- Born: Edgardo Luis Huertas Feliciano 24 September 1959 San Juan, Puerto Rico
- Died: 6 July 2024 (aged 64)
- Other name: Luis Feliciano
- Citizenship: Puerto Rico
- Occupations: singer, show host and actor
- Spouse: Maria Elena Concepcion

= Edgardo Huertas =

Puerto Rican singer and show host (1959–2024)

Edgardo Luis Huertas Feliciano (September 24, 1959 – July 6, 2024) was a Puerto Rican singer, show host and actor. He was known for his participation in various television shows, both in his native country Puerto Rico and in South America.

== Early life ==
Huertas was born in Santurce in San Juan, Puerto Rico. His first work as an entertainer came at age 11, on a show, "Los Payasos de la Tele", hosted by famous Spanish clowns "Gaby, Fofó and Miliki".

A multifaceted artist, Huertas appeared in "La Tribuna del Arte", a television show akin to the United States "America's Got Talent", and he earned a certificate as a singer, at the age of 15 in 1974. By this era also, young Huertas had demonstrated interest in song writing, and took photography and guitar playing as a hobby, in addition to taking radio show hosting classes.

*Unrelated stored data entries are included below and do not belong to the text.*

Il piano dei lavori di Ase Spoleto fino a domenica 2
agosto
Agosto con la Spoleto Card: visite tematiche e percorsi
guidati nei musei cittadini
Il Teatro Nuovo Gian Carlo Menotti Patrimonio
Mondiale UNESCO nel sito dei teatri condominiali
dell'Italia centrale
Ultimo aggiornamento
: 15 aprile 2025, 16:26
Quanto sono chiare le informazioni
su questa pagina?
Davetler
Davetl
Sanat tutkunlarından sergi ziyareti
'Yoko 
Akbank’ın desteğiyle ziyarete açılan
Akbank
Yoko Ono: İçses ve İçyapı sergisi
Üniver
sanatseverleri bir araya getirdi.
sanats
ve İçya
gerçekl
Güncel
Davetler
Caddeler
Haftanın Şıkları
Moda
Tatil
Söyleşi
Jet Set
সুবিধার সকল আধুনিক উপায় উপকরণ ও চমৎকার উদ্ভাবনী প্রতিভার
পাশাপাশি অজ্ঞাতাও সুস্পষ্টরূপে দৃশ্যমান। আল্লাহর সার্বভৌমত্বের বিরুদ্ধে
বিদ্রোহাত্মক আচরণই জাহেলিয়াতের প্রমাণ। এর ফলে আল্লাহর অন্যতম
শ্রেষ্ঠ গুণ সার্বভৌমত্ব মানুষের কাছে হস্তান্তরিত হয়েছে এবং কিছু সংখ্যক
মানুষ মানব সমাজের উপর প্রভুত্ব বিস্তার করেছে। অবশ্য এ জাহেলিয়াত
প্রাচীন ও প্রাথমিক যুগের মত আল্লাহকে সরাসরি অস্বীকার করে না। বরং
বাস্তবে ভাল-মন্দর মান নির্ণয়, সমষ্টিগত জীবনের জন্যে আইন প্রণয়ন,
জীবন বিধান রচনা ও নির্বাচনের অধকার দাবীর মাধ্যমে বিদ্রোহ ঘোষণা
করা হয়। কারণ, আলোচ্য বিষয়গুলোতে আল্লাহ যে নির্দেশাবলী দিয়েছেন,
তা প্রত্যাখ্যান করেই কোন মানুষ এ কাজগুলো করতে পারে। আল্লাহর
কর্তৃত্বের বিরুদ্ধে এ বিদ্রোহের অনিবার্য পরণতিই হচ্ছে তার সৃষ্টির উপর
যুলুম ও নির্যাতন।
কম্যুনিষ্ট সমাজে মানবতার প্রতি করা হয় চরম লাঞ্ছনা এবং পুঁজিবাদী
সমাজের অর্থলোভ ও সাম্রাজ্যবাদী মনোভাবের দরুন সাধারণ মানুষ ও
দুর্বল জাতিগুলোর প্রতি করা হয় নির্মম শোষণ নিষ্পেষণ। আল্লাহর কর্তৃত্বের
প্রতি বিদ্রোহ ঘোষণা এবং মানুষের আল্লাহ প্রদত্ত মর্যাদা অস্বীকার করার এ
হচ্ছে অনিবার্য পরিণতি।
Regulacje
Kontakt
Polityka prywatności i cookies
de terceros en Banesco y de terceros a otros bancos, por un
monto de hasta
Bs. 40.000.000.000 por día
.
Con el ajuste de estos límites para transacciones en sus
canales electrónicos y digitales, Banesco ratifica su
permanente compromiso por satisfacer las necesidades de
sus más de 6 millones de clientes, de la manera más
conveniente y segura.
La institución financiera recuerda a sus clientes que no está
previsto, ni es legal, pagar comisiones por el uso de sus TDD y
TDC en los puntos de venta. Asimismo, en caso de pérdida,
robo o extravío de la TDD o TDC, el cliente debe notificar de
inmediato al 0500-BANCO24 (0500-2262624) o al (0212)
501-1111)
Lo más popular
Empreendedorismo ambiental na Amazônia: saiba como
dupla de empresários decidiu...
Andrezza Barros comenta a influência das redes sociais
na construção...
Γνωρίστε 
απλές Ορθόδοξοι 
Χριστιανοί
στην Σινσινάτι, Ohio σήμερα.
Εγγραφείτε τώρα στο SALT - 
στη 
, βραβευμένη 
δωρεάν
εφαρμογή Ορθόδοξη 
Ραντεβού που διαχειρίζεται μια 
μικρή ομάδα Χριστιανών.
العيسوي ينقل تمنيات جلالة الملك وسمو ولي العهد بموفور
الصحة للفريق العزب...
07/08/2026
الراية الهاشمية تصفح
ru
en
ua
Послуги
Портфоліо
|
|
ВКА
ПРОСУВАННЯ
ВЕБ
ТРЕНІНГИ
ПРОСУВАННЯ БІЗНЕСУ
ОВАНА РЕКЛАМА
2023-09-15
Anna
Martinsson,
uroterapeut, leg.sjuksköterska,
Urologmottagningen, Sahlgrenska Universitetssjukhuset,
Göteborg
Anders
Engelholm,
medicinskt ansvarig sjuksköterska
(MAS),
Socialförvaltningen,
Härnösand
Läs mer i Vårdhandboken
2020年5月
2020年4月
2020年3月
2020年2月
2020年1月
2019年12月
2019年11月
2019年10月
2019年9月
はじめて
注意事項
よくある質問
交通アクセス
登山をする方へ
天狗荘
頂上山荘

His first big break came when he was invited by Ruth Fernandez to participate in her weekly television show "Del Brazo con Ruth" ("By Ruth's Arm"), which gave him celebrity in Puerto Rico. Soon, Huertas was co-hosting other shows with the likes of Carmita Jimenez and of Myrta Silva, among others.

In 1978, Huertas acted in a theatrical play named "Desconcierto" alongside legendary Puerto Rican comedienne Awilda Carbia. A year later, Huertas joined "Nuestro Teatro", acting in such plays as "Puerto Rico Fua!", which was a Carlos Ferrari production, and in which he acted alongside Luis Oliva and Junior Alvarez, among others.

== International success ==
In 1980, Paquito Cordero took Huertas to the United States, where he acted in his own show on the American northeast. Returning to Puerto Rico, Cordero and Huertas took their show to every city in the island. Huertas soon flew to Venezuela to participate in the 414th anniversary of the establishment of the city of Caracas, on a show named "Canto a Caracas" ("Singing to Caracas"). After flying back to Puerto Rico for a brief return, he participated in the "Festival de la Voz y la Cancion de Puerto Rico". Huertas placed fourth with his song, "Cancion Para Nosotros Dos" ("Song For Us Two").

Huertas and Iris Chacon then participated at the "Feria de Guayaquil" in Guayaquil, marking Huertas' debut as an entertainer in Ecuador. Huertas proceeded with a tour that included stops in the Dominican Republic, New York City and Panama.

Huertas represented Puerto Rico in the OTI Festival 1983 with the song "Navegaré" written by Lou Briel. Soon after, Huertas released his first musical album, titled "Dicelo a El" ("Tell Him That"). The album was followed by an offer from Venezuela to participate there as a television show host. He signed with Radio Caracas Television, where he hosted Fantastico and Estudio 30. In 1984, Huertas participated at that year's Miss Peru contest.

== Return to Puerto Rico ==
Having participated as a show host in Venezuela, Huertas returned to Puerto Rico and was hired by Tele Luz to host "La Feria del 7" alongside Maria Falcon and Georgina Borri. Huertas then returned to acting, participating in a play named "Jardin de Otono" ("Garden of the Fall"), alongside Cuban-Puerto Rican actress Ofelia D'Acosta.

Concurrent with that play, Huertas started hosting a television show, on Tele Luz, named "Edgardo Huertas.....Entre Amigos" ("Edgardo Huertas....Among Friends"), a talk show in which he interviewed multiple celebrities, including Mexican female pop girl group Flans, Veronica Castro, Argentine singer Maria Marta Serra Lima, Venezuelan actress Maria Conchita Alonso, Yolandita Monge, Chucho Avellanet, Argentine singer Laureano Brizuela, Mexican actors Salvador Pineda and Fernando Allende and others.

Huertas became Tele-Luz's director of promotions and public relations assistant, but an offer by Tele-Once to rejoin with Awilda Carbia, this time as co-host of her talk-show, "Soy Awilda" ("I an Awilda") lured him away. Huertas lasted there until another offer came, this time from WIPR-TV, where he worked mostly as a producer and also as a television historian.

== Later life and death ==
Huertas became a Puerto Rican television historian. He had a YouTube channel (EHuertas2007) where he showed older Puerto Rican television telecasts.

Huertas was married to Maria Elena Concepcion. The couple had a daughter, Amber Charlotte Huertas. He died on 6 July 2024, at the age of 64.